Introduction
“Who has what cards?”
If you have ever played a card game (and I assume most of you have), then you have asked yourself a version of this question. You may know how many cards each player has, and you may even know how many of each card type is left, but who has which cards?
Barring straight-up cheating, there usually isn’t an easy way to know that information.

But you can make some educated guesses about what they might have and—maybe even more usefully—you can know what they do not have.
As part of my ongoing upgrades to monte-cardo (my Information Set Monte Carlo Tree Search solver for ladder shedding games, read more about that here) I found myself needing to ask the same question.
For more details, motivated readers should check out the appropriate blog and project posts, but a quick explanation will suffice for our purposes:
The algorithm relies on generating many different “hypotheses” for what hands the other players might have. Each of these hypothetical game states is what we call a “possible world”, and we evaluate each of our available moves over a bunch of these possible worlds so that we can get a better idea of how good that move is.
The problem that I am addressing in this blog post is the generation of those possible worlds. We want to do it quickly, and we want to generate a wide range of possible worlds (more on what that means in a bit).
But how do we create these possible worlds? For our purposes there is only one unknown factor in the game, and that is other players’ hands. Luckily, a computer program is just about the best card counter out there, so we do know two things:
- We know exactly how many cards each player currently has. Every player gets to see the cards dealt, and the cards played from the hand are public knowledge.
- We know exactly how many of each rank of card are left. The deck that we are playing with is public knowledge, and—once again—the cards that players play are public knowledge.
Formulation
Let’s be a bit more precise about our definitions.
First, we can actually represent this problem in the form of a matrix. Consider the following scenario:
Player A has 3 cards remaining, player B has 4 cards remaining, and player C has 7 cards remaining. All of the deck’s cards have been played, except the 4 Aces, 2 Kings, 3 Queens and 2 10s. We can represent the problem of choosing a possible world with the following matrix.
With this framework, the set of all possible worlds is exactly the set of integer matrices with non-negative entries which have these specific row and column sums.
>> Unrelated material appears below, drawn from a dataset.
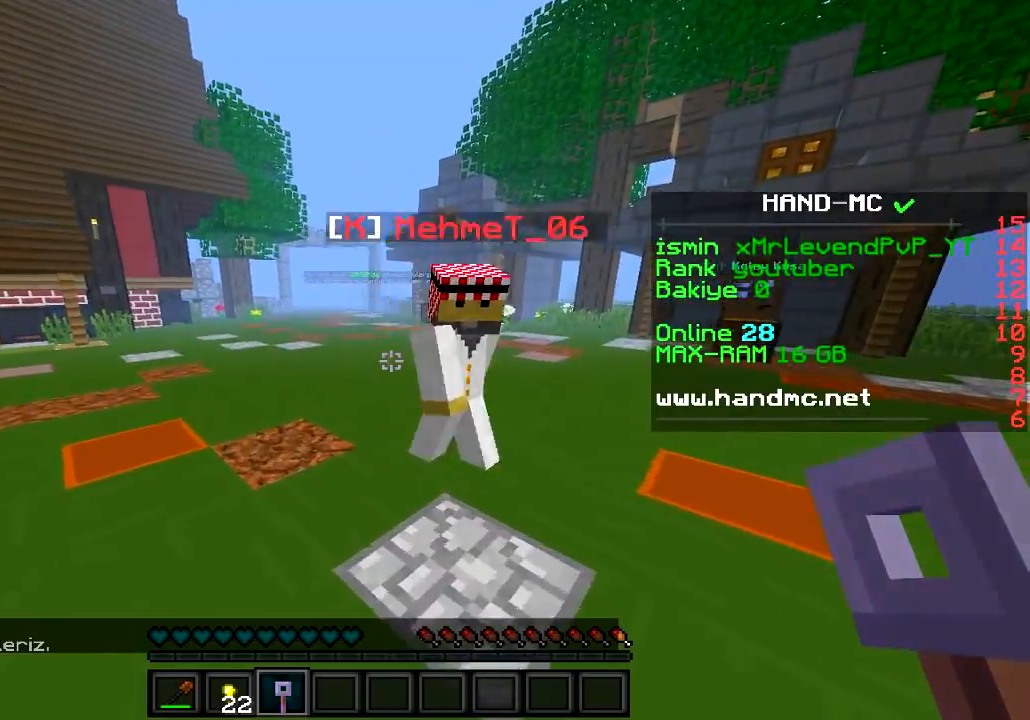
Gameplay with keyboard; each line is a JSON object with the keys held at the frame after it. "events" lists presses ("down") and releases ("up") of "a", "d", "s" and "w" between this image and that frame as [ms after this image, input, new state], when the widget could be followed in between. No other keys are recorded. Mouse input is not recorded.
{"keys": ["d"], "events": [[200, "w", "up"], [350, "d", "down"]]}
When I asked ChatGPT what this problem should be called, it gave me fun—but technically correct—answers like, “integer points in a transportation polytope” or “fiber of a contingency table”.
While I am going to leave these suggestions here for the entertainment of the reader—and maybe also the benefits of search engine optimization—I have elected to call this problem “sampling non-negative integer matrices with fixed-margins”.
One thing to note is notion of “total mass”. The sum of all entries in the matrix must equal the sum of the row margins, and the sum of the column margins. This is what I am calling the total mass of the problem, and it corresponds, in our case, to the number of cards remaining.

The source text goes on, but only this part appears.